Work through the material beneath and count the lines that include "wall"; the answer is that number alone.

→ Records for the task
Segment Open

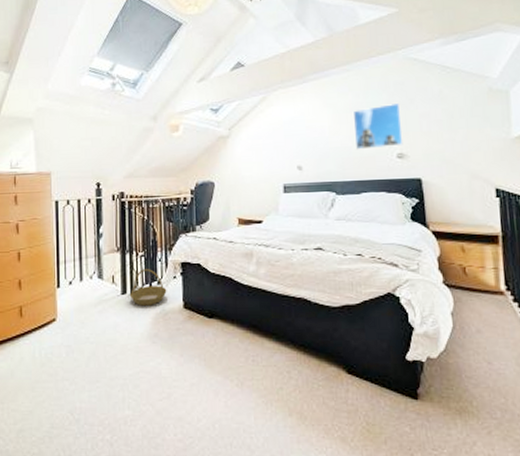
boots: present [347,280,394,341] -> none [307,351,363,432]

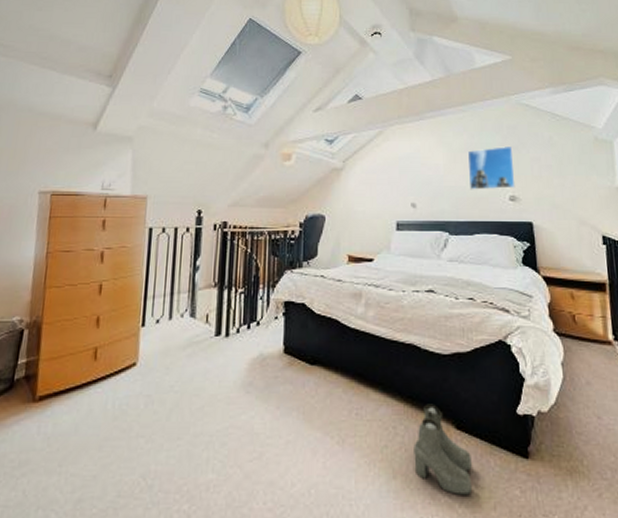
basket: present [129,269,167,306] -> none [224,308,267,349]
boots: none [307,351,363,432] -> present [414,404,472,496]

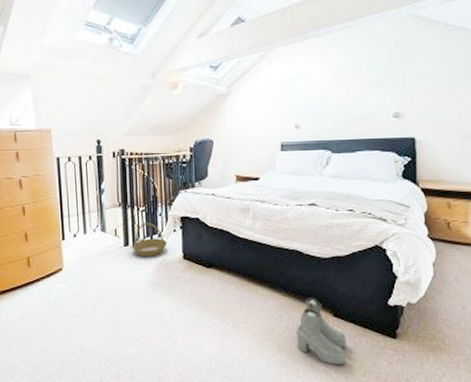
basket: none [224,308,267,349] -> present [131,223,167,257]
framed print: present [467,145,516,190] -> none [352,61,400,109]

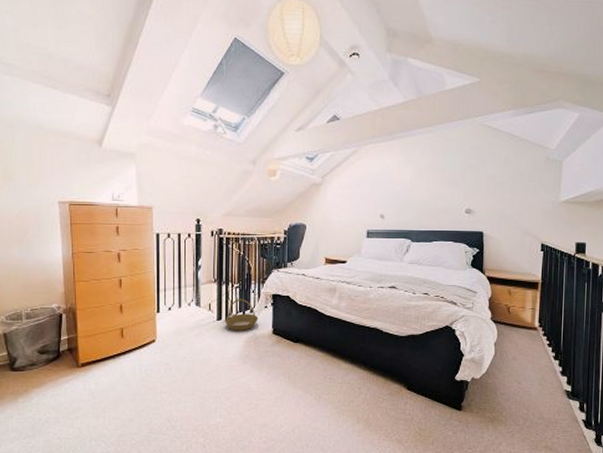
boots: present [296,297,346,366] -> none [373,372,417,435]

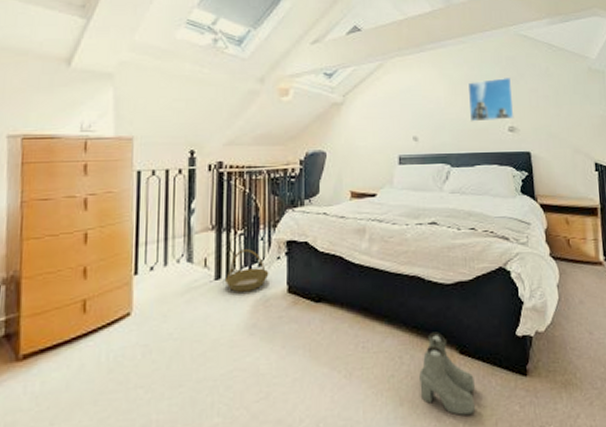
boots: none [373,372,417,435] -> present [419,332,475,416]
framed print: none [431,164,473,204] -> present [467,77,514,122]

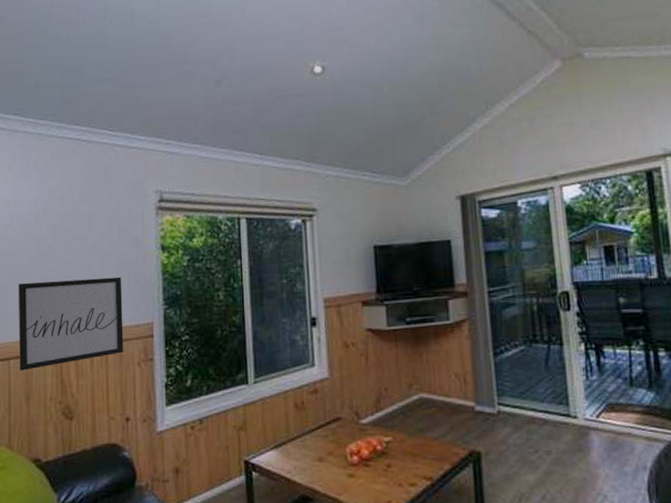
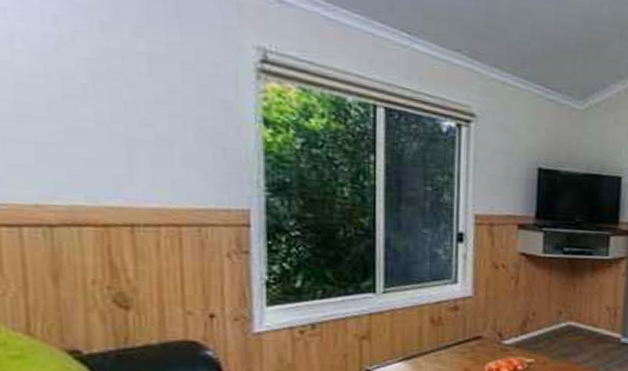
wall art: present [18,276,124,371] -> none [29,128,207,244]

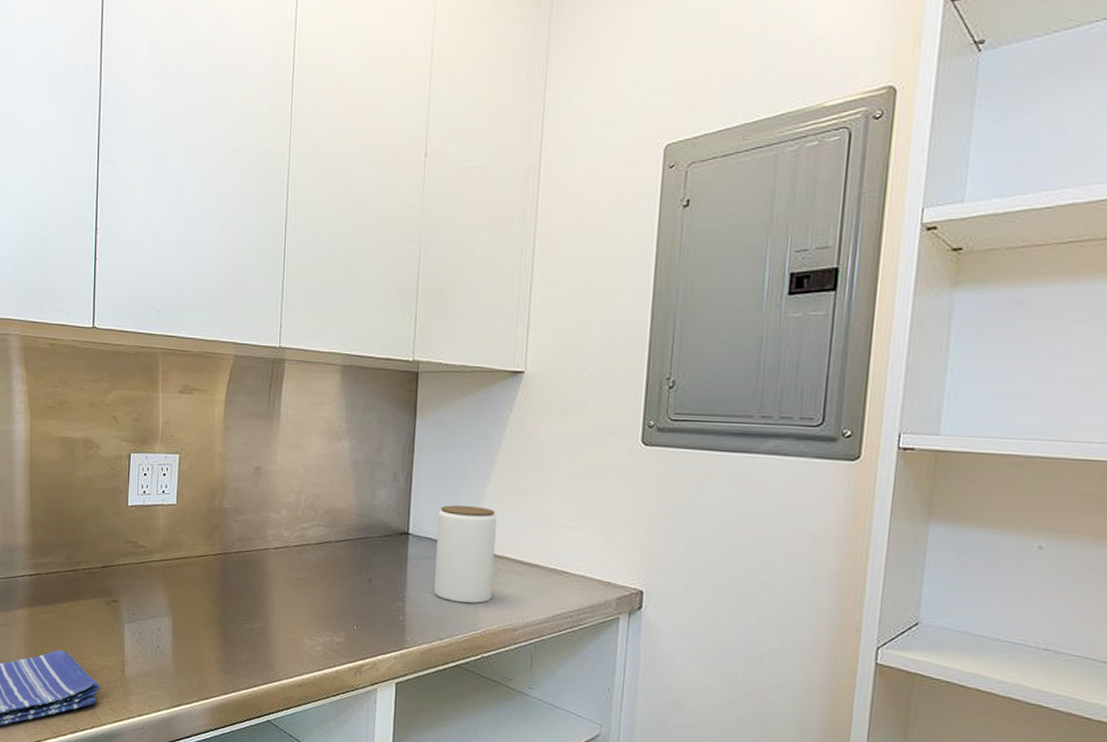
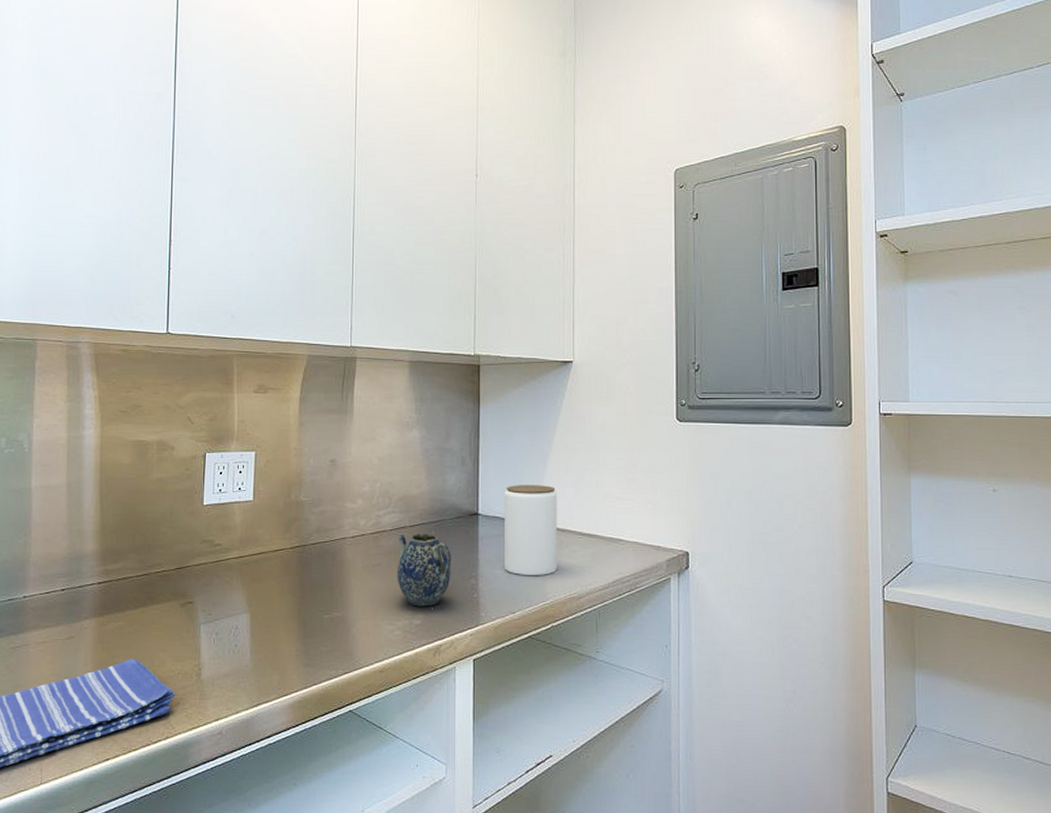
teapot: none [319,549,378,626] -> present [397,534,451,607]

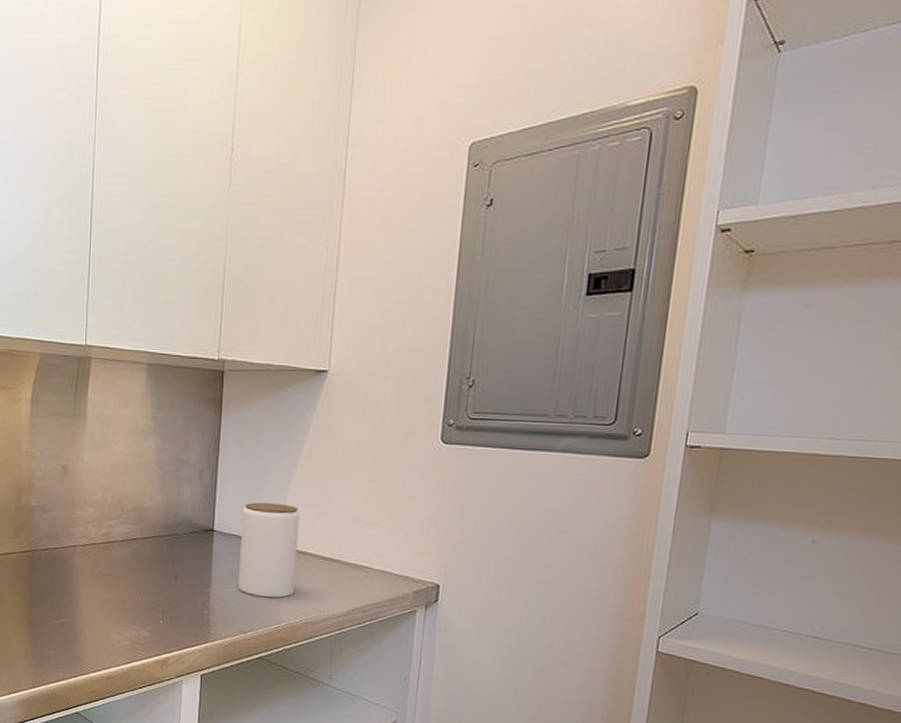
teapot: present [397,534,451,607] -> none [126,546,183,620]

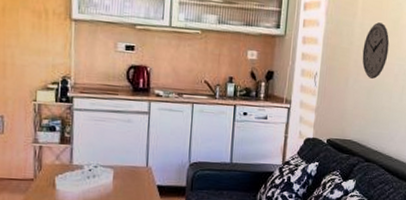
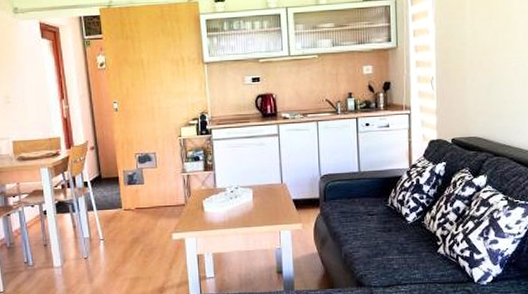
wall clock: present [362,22,390,80] -> none [476,21,504,76]

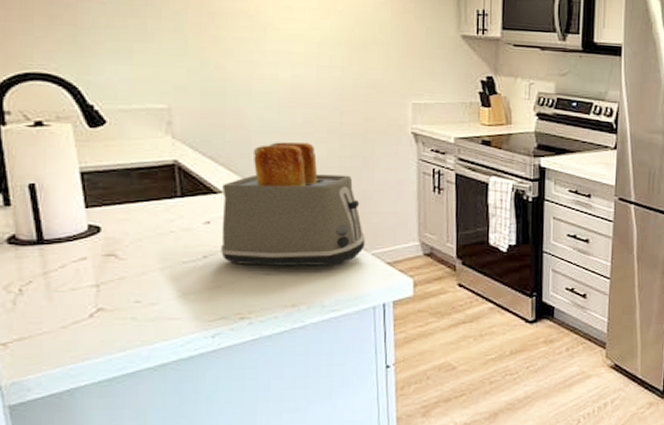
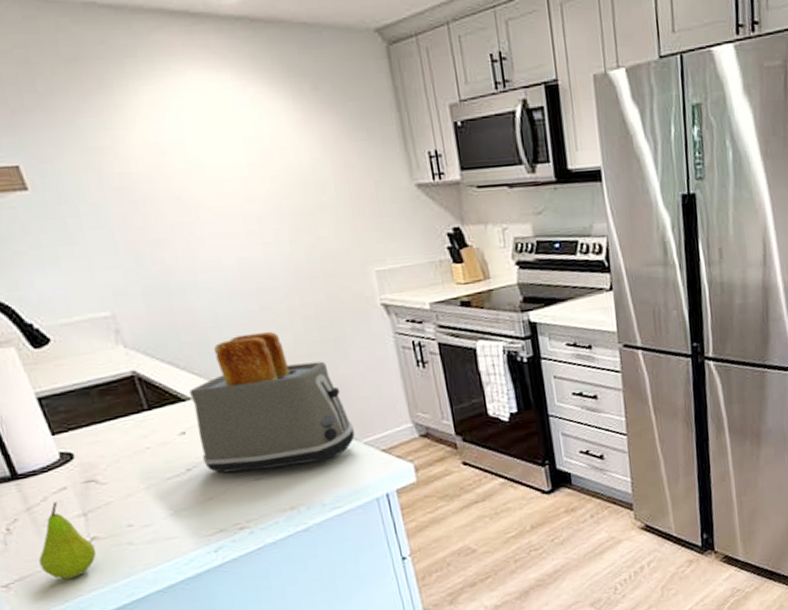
fruit: none [42,270,100,345] -> present [38,501,97,580]

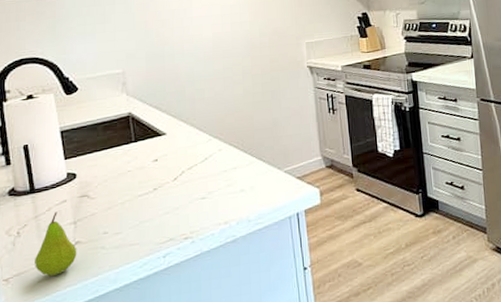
toaster: present [189,331,355,473] -> none [166,85,278,193]

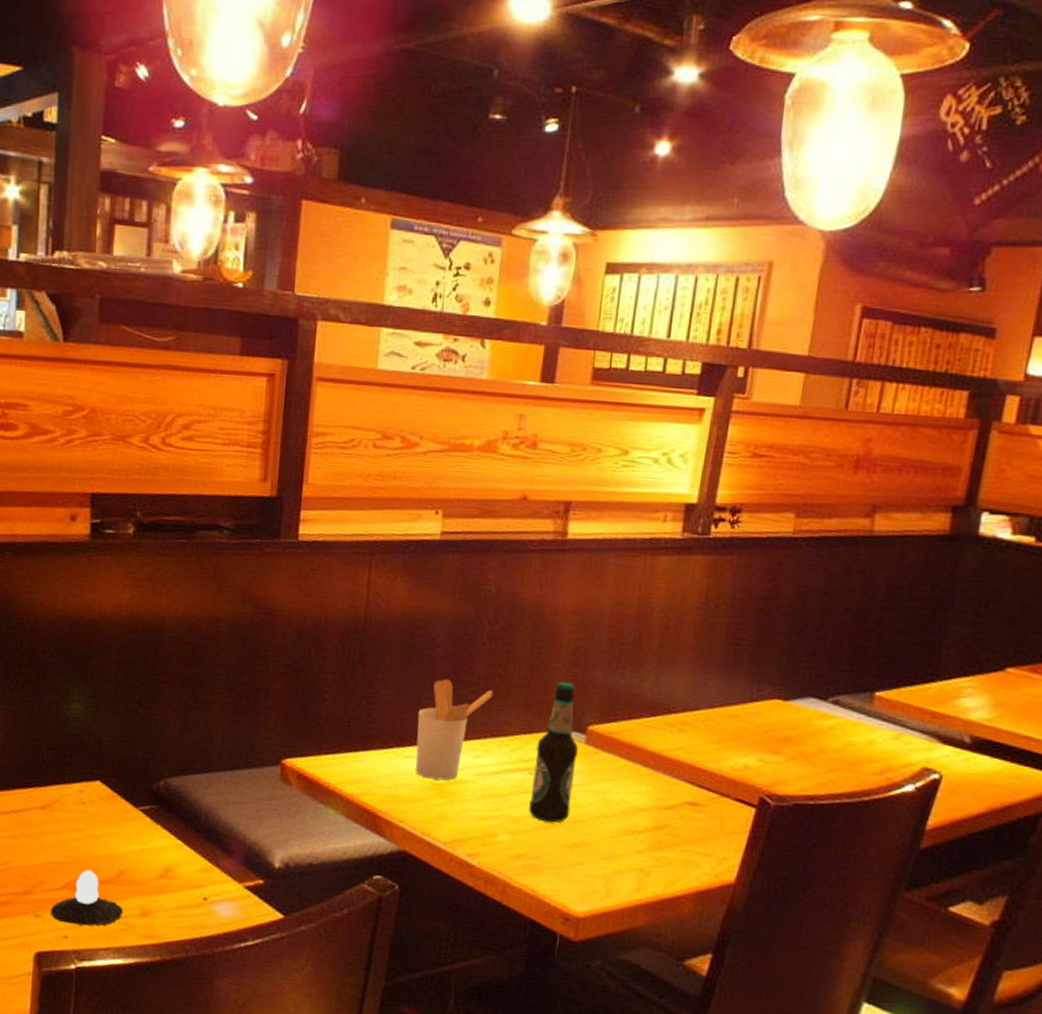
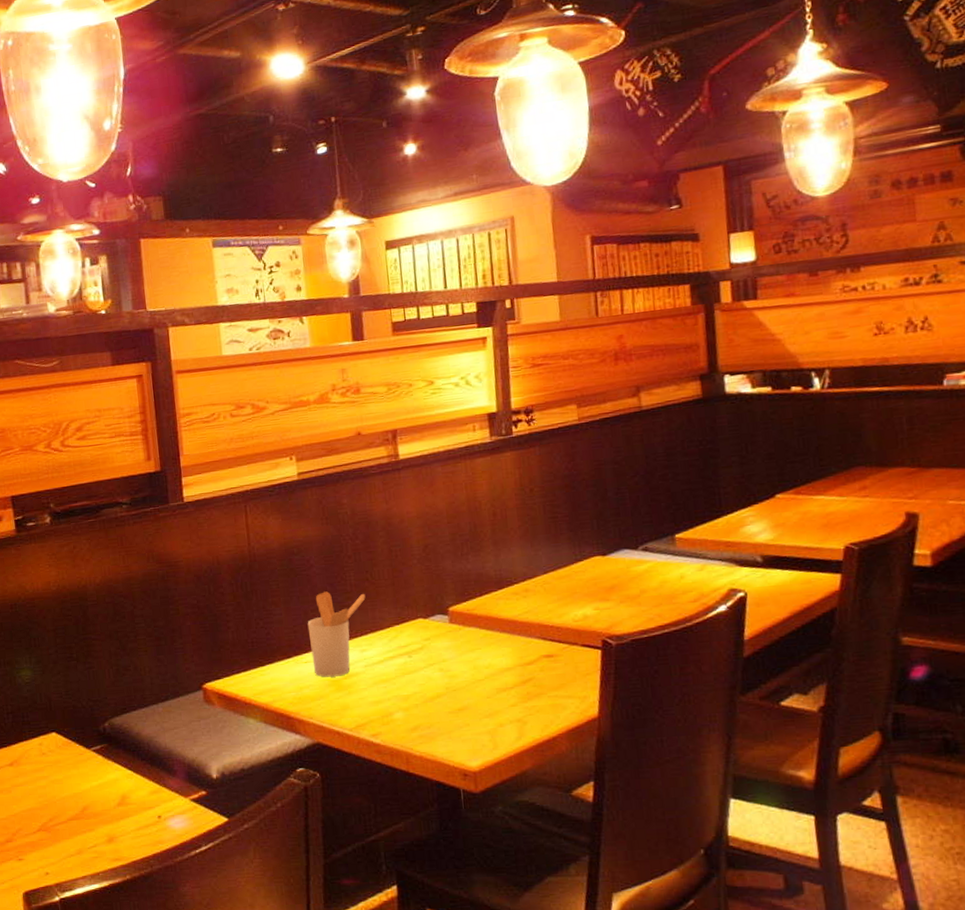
candle: present [51,870,124,927] -> none [31,811,93,862]
bottle: present [529,682,578,823] -> none [409,575,449,695]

Segment Closed

→ Answer to the problem
2